● **Instructions**
• 1. Summarize the talk page discussion in two sentences.
• 2. Please duplicate part of the talk page discussion word for word, starting with "Your bot doesn’t" and going on through "Matěj Suchánek (talkcontribs)".

User talk:Matěj Suchánek

About this board

Archives of very old discussions are available:

Label additions by MatSuBot

3 comments • 17:13, 28 April 2024 4 days ago

3

Data Consolidation Officer (talkcontribs)

Hi Matěj Suchánek, you probably know this, but in most Wikipedias (including the German one), additions in brackets are used for mere disambiguation and shouldn’t be part of the label.

Your bot doesn’t appear to take this into account, though; here, for example, the label should just have been “Tare” (without the “(Würzsauce)” part). Would it be possible to change the bot so that it strips trailing additions in brackets from sitelinks when creating labels? --Data Consolidation Officer (talk) 10:35, 21 April 2024 (UTC)

Reply 10:35, 21 April 2024 12 days ago

Matěj Suchánek (talkcontribs)

Hi. Yes, I have been aware of this ever since I started these imports. Unfortunately, it's complicated, there are also many cases where the trailing brackets should be kept. Most recently: (German Wikipedia). More: .

Therefore, my strategy is to import the label with the disambiguator and then I apply some rules to determine if it's redundant.

In your case, I kept it because there was no German description. The idea is to motivate people to insert a description while also fixing the label manually. If there was a German description, I would remove it if either "Würzsauce" was found in the description or most other languages with labels starting with "Tare" didn't include any disambiguator.

Reply 08:27, 28 April 2024 5 days ago

Data Consolidation Officer (talkcontribs)

Yes, that seems like a reasonable heuristic. I don’t agree that the bracketed part should have been kept in District 1 (Düsseldorf) (Q551600) (Düsseldorf is already present in the description and that’s sufficient, imho), but if that’s the consistent handling of Düsseldorf’s districts, then it’s OK for now. I’d still say that such cases are outliers rather than being usual, at least for German Wikipedia. Yet, I can’t come up with a better solution for now, at least where descriptions are missing (automatically importing those is obviously not so easy).

● **Dataset content**
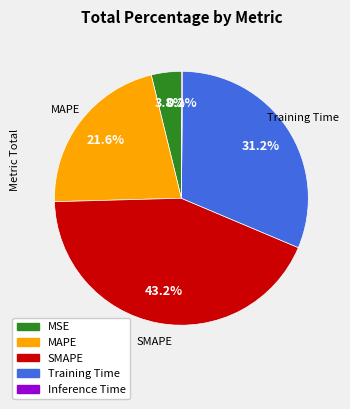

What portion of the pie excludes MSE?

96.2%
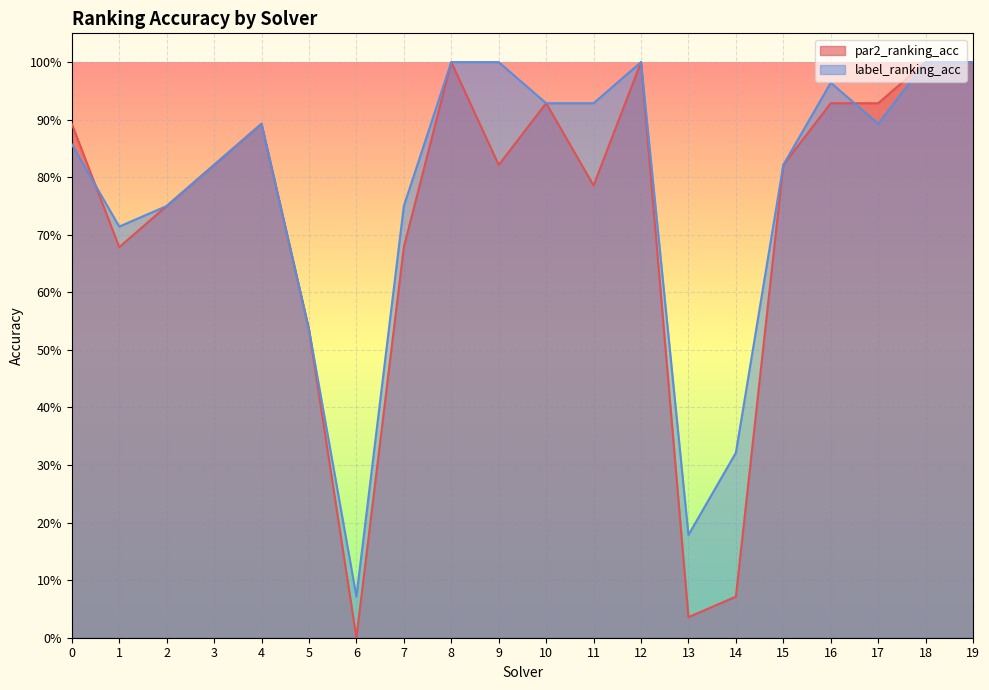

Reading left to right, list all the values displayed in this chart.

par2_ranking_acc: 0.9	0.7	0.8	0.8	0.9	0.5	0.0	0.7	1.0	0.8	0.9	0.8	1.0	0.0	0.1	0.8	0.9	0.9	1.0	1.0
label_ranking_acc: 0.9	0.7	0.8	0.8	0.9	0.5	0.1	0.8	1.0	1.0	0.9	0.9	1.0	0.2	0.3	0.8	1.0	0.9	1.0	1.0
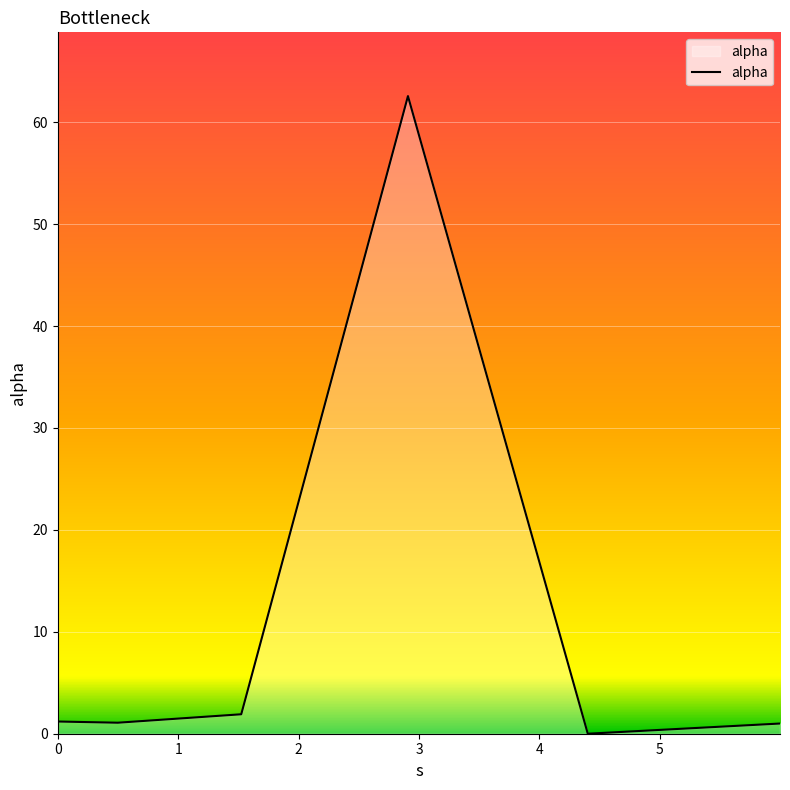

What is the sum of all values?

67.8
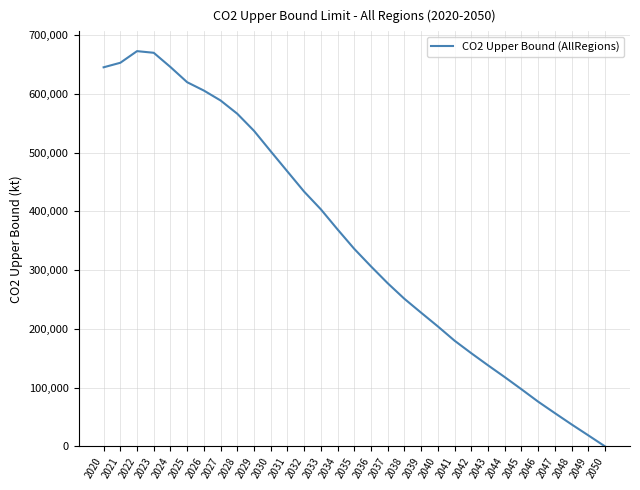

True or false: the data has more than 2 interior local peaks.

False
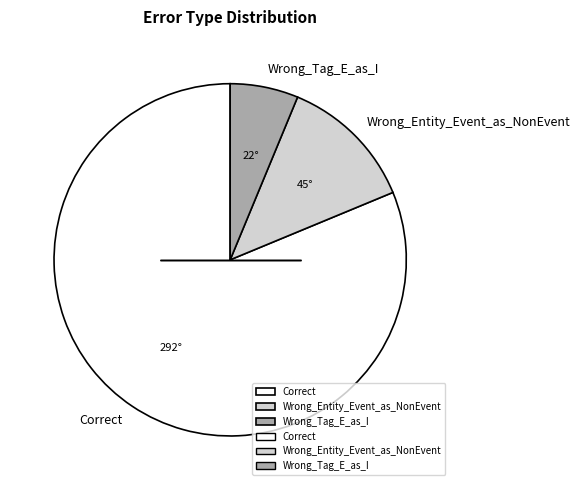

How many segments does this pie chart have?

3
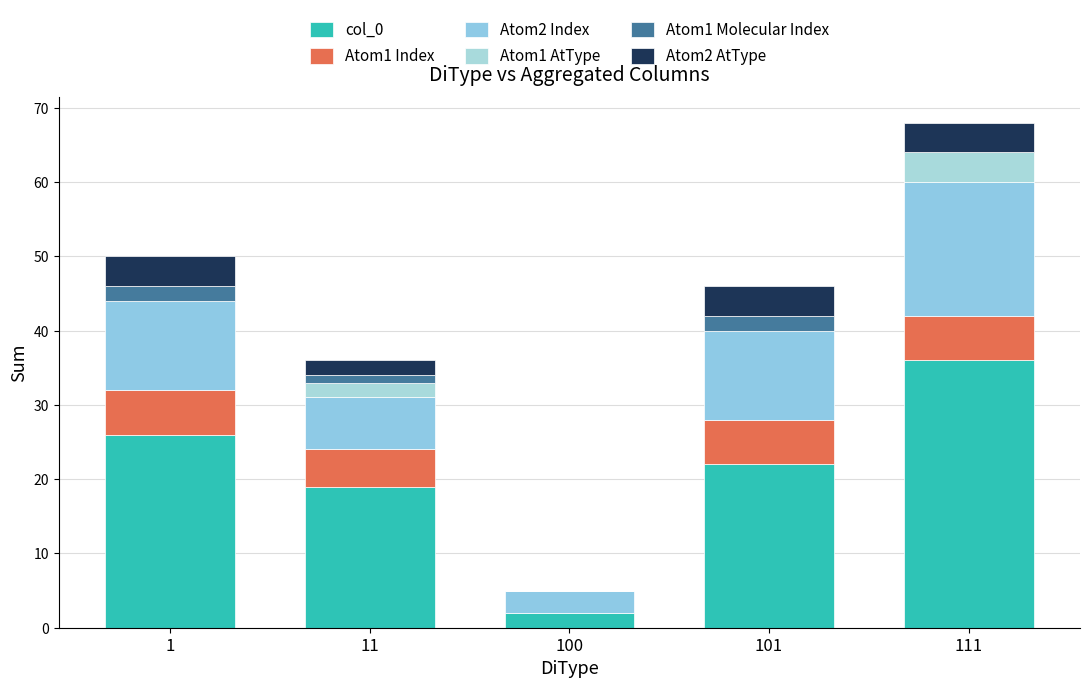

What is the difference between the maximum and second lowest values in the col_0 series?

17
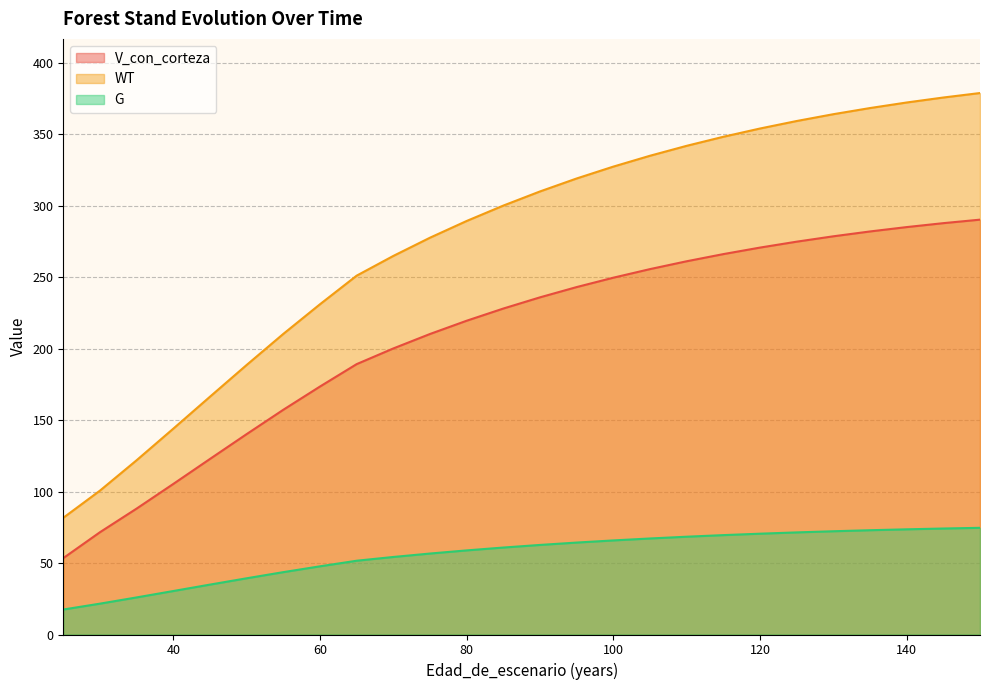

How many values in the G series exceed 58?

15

● **Responses to the tasks**
• 1. Data Consolidation Officer asked Matěj Suchánek whether MatSuBot could strip trailing bracketed additions from sitelinks when creating labels, because most Wikipedias use such additions only for disambiguation. Matěj Suchánek replied that many brackets should be kept, so the bot imports labels with the disambiguator and applies rules to judge redundancy (keeping it for "Tare" because no German description existed), and Data Consolidation Officer called that a reasonable heuristic.

• 2.
Your bot doesn’t appear to take this into account, though; here, for example, the label should just have been “Tare” (without the “(Würzsauce)” part). Would it be possible to change the bot so that it strips trailing additions in brackets from sitelinks when creating labels? --Data Consolidation Officer (talk) 10:35, 21 April 2024 (UTC)

Reply 10:35, 21 April 2024 12 days ago

Matěj Suchánek (talkcontribs)